Captive individuals of P. novaezealandiae-complex have been sustained with flies. An abundance of centipedes have been found in logs that also contain P. novaezealandiae s. str., suggesting a possible predator-prey relationship.

Peripatids use their oral papillae to shoot out sticky slime which thickens upon contact with the air and covers prey in a strong, net-like structure. They approach and use their jaws to puncture the cuticle of the trapped animal, injecting digestive enzymes and sucking up the liquefied remains.

== Predators, parasites, and diseases ==
Globally there has been very little research on the ecology of Onychophora. Several species, including spiders and beetles, have been found in rotting logs along with P. novaezealandiae s. str. It is unknown if these species are predators, prey, or perhaps either depending on the specific interaction.

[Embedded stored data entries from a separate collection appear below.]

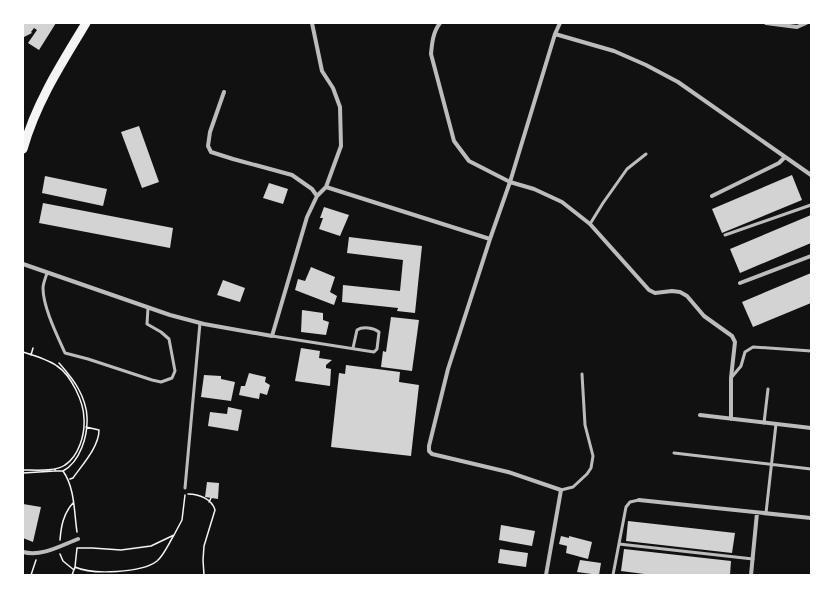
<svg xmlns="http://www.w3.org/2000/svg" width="834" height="598" viewBox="0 0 834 598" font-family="Inter,sans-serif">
	<rect width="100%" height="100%" fill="#111"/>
	<!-- building -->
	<path fill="#d3d3d3" d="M 23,23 L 56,23 L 39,50 L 28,43 L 37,30 L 34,28 L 31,32 L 32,33 L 24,37 L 23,35 Z
		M 139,126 L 159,182 L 142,188 L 121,132 Z
		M 792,175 L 802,200 L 722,233 L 712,209 Z
		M 45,176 L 107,189 L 103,206 L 42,193 Z
		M 269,183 L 288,189 L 283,204 L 263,198 Z
		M 43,203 L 173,228 L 170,248 L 39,223 Z
		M 324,207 L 349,215 L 340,236 L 319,229 L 323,218 L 320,218 Z
		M 811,215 L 811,243 L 740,273 L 730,249 Z
		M 349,237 L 422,246 L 415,313 L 397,311 L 398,308 L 342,302 L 343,285 L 400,291 L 403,260 L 347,253 Z
		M 311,267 L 335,277 L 330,292 L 337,296 L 334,305 L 295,290 L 298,279 L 305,281 Z
		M 811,273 L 811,303 L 753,327 L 742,302 Z
		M 223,280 L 245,288 L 240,302 L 217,295 Z
		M 302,310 L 323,313 L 323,320 L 329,322 L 326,335 L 301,332 Z
		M 391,317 L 419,320 L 412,371 L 381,367 L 383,351 L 386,352 Z
		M 301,348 L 320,351 L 319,358 L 332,360 L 326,365 L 326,368 L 331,369 L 330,386 L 295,381 Z
		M 346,365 L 400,372 L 399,382 L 419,385 L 411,456 L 331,447 L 339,373 L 345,374 Z
		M 249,373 L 266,377 L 265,382 L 270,385 L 267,395 L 260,393 L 259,399 L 239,395 L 241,386 L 245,386 Z
		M 204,375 L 221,376 L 221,379 L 235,382 L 231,401 L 201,397 Z
		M 228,407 L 242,410 L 238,431 L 208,426 L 210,412 L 227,414 Z
		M 207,482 L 219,483 L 218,499 L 205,497 Z
		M 23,504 L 41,507 L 33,542 L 23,538 Z
		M 628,521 L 735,533 L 732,553 L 626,541 Z
		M 501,525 L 535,531 L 532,546 L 499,540 Z
		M 561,536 L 569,538 L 569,536 L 592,542 L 588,559 L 566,553 L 567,546 L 559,544 Z
		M 500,549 L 528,553 L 526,567 L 498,563 Z
		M 624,549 L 731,561 L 730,575 L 652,575 L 621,571 Z
		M 580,560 L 601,563 L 599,575 L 577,572 Z"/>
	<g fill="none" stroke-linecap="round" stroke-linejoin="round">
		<!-- path -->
		<path stroke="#f5f5f5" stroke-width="1.5" d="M 23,352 C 33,355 49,360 57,366 C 71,375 84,402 84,419 C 85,434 79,456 65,465 C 55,472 35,470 23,470
			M 31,355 L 33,348
			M 59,363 C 67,372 74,380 79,390 C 83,397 87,409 87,417 C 88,436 80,462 63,471 C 75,488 74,512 77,532
			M 55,471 L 63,471
			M 23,473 L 55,471 L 55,469
			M 70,479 L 73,478 C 82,465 99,447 99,430 L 86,427
			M 188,494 C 199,494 212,499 215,510 L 204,546 L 203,560 L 204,575
			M 209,502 L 211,498
			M 60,540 C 61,527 63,514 73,503
			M 77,548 L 92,548 L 121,550 L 151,546 L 174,535 L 182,520 L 185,495
			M 60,554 L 63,561 L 74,570
			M 75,567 C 92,575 142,573 157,561 C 164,555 169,543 174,535
			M 31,575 L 36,560
			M 72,575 L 75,567 L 77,548"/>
		<!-- service -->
		<path stroke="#bcbcbc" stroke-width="3" d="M 590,224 L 603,203 L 627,169 L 646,154
			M 725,235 L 811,205
			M 47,273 C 46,277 43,283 43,288 C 43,307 57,335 65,353 L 88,359 L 152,380 L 161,382 L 172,378 L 175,371 L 169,339 L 161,332 L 147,324 L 148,308
			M 272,336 L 374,352 L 377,349 L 379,332 C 374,328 363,326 357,330 L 353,348
			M 731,378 L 741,366 L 745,352 L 753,347 L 811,351
			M 764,423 L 768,389
			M 674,453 L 811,469
			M 185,488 L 200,323
			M 561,490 L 573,487 L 587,474 L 591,468 L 593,456 L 585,425 L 582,374
			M 766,513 L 776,424
			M 619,544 L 753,559
			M 613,575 L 626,507 L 630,502 L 639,500"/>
		<!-- minor -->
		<path stroke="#bcbcbc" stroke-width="4" d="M 440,23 C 433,32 432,43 431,54 L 454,141 L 469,161 L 510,182 L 534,189 L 562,202 L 590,224 L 649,290 L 655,293 L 672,291 L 680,292 L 687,296 L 704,316 L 732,336 L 735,342 L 731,378 L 731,419
			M 766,23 L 797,27 L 806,23
			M 555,34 L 614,51 L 646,65 L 678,82 L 811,175
			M 224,92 L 210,132 L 208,146 L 211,152 L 233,159 L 292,175 L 312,189 L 317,196
			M 326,187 L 490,239
			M 712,196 L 779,163 L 785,157
			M 23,264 L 170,315 L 204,324 L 272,336 L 307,217 L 317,196 L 326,187 L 341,146 L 340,107 L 333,88 L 322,71 L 312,23
			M 740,283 L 811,256
			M 700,415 L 811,428
			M 639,500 L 811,518
			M 23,552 C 42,557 62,545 78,539
			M 546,575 L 561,490 L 508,472 L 432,454 L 429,451 L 429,446 L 448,369 L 490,239 L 510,182 L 555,34 L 560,23
			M 751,575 L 757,513"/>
		<!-- primary -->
		<path stroke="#f5f5f5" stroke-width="9" d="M 23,149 C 36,103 61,64 86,23"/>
	</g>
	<!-- border -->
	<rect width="834" height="598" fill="none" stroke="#ffffff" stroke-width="48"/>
</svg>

Observations on iNaturalist have shown two species eating P. novaezealandiae s. str., a harvestman (Nuncia conjuncta ssp. conjuncta) and a cave wētā (Miotopus diversus).

External nematodes have been found behind the oral papillae of P. novaezealandiae s. str., but there is no evidence of parasitism. Mites have also been found on the integument, but without evidence of any feeding. Both relationships may be better characterised as phoresy, where species are transported by the peripatus without causing harm.

No internal parasites or damage consistent with fungal infection have been found in P. novaezealandiae.

== Conservation status ==
As a whole, P. novaezealandiae-complex is classed as ‘not threatened’ according to the 2018 New Zealand Threat Classification System. In part, this is because the allozymatic species have not all been described and little is known about their distribution.